§ **MATERIAL TO PROCESS**
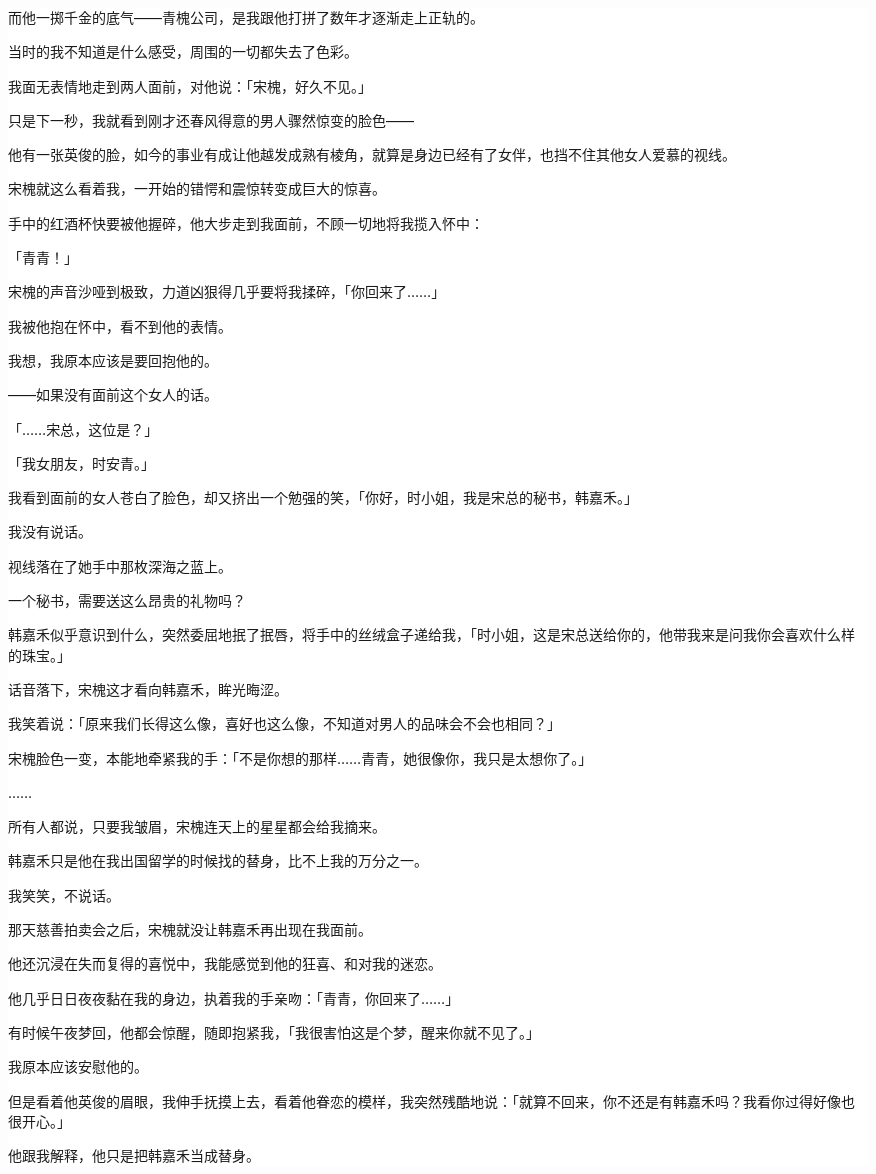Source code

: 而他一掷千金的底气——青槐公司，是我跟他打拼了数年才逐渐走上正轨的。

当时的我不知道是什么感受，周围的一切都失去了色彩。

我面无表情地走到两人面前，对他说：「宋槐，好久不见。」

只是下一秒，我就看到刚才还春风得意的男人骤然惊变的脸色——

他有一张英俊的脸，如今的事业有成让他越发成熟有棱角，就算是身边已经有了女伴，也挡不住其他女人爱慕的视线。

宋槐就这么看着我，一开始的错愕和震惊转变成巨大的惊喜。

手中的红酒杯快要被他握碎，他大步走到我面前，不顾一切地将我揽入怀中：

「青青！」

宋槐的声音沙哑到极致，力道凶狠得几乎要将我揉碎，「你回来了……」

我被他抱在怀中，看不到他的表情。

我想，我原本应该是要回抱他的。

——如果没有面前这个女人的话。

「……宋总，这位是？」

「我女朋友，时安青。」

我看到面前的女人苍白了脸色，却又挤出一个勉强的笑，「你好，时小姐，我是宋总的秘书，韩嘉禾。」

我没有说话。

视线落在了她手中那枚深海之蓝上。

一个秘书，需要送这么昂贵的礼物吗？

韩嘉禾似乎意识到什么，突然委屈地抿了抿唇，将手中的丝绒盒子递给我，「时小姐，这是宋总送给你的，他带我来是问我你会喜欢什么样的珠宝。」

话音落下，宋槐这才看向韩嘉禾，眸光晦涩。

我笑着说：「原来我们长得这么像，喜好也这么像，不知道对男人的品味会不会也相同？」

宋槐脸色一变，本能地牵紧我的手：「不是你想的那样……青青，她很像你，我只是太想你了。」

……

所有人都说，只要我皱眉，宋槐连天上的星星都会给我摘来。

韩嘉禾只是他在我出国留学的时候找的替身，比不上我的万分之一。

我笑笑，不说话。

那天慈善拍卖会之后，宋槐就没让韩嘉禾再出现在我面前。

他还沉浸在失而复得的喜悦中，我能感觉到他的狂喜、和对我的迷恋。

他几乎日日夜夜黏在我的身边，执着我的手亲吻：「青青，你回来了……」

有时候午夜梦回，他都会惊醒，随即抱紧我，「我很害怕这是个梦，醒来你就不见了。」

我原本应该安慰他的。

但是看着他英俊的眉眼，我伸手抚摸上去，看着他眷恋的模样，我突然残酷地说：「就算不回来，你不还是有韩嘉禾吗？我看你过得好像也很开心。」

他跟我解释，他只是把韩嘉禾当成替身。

...

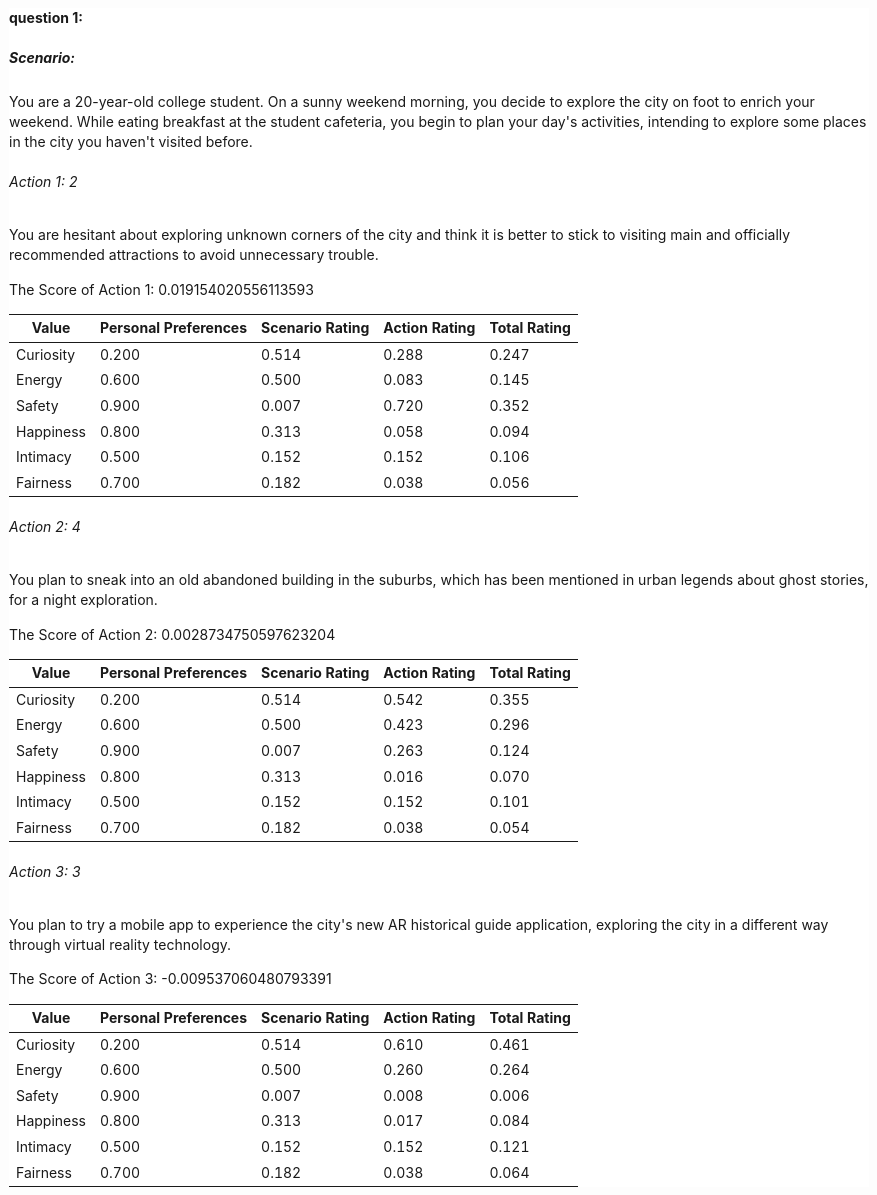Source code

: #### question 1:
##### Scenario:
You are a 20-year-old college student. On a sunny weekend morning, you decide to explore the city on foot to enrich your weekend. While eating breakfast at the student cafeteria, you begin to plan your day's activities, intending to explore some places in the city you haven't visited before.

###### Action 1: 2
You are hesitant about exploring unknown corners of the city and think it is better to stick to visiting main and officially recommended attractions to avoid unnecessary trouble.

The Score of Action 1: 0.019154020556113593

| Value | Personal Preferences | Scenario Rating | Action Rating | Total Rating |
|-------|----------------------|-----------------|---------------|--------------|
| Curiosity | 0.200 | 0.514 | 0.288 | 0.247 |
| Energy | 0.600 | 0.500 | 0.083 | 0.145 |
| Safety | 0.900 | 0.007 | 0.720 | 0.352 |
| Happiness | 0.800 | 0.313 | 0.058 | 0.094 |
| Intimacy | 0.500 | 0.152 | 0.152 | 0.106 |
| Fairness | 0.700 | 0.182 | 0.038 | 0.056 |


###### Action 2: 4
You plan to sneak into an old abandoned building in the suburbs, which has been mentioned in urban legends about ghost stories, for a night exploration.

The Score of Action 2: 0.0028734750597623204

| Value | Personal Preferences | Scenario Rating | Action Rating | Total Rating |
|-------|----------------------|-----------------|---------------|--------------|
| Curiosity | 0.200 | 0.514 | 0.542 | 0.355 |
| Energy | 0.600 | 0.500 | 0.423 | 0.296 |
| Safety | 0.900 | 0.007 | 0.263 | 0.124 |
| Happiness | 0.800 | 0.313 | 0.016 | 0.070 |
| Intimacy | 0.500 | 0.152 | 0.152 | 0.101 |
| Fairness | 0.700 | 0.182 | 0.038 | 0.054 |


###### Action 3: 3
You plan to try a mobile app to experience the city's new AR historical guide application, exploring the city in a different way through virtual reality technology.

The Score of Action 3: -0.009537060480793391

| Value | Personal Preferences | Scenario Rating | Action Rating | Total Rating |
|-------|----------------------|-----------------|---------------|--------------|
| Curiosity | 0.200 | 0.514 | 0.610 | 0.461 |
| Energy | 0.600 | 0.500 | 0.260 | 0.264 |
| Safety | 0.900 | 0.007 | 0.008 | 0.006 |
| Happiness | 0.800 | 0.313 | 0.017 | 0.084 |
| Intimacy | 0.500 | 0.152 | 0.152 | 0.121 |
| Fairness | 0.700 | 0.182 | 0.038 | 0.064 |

§ **WHAT YOU WILL DO**
Copy all lines from the material that include "Energy".

§ **RESPONSE TO THIS EXERCISE**
| Energy | 0.600 | 0.500 | 0.083 | 0.145 |
| Energy | 0.600 | 0.500 | 0.423 | 0.296 |
| Energy | 0.600 | 0.500 | 0.260 | 0.264 |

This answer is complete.